Austria-Rapid
0:4 (0:2)
Ein letzter Blick ins Happel-Oval bei einem Derby:
Dass das Spiel im Happel-Stadion stattfand, war kein schlechtes Omen, hat man doch dort die zwei letzten Derbys gewonnen. So lange man in Hütteldorf noch nicht so wirklich angewachsen ist, muss man wenigstens auswärts punkten. Und so war es auch.
Violett war unter stärkerem Zugzwang als Rapid. Es gilt für die Veilchen, den Fünften, die Admira, zu überholen. Dazu fehlten vor dem Derby 7 Punkte und nach dem Derby ebenso, weil auch die Admira verloren hat.

[Aus einer Sammlung entnommene Daten]
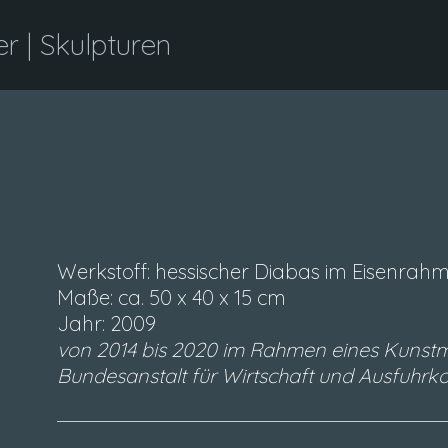
 | Skulpturen
Werkstoff: hessischer Diabas im Eisenrah
Maße: ca. 50 x 40 x 15 cm
Jahr: 2009
von 2014 bis 2020 im Rahmen eines Kunstm
Bundesanstalt für Wirtschaft und Ausfuhrko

(ZU BEARBEITENDE AUFGABE): Wie viele Punkte fehlten den Veilchen laut dem Bericht über das Derby Austria–Rapid vor dem Spiel, um die Admira zu überholen?

(LÖSUNG): Sieben Punkte.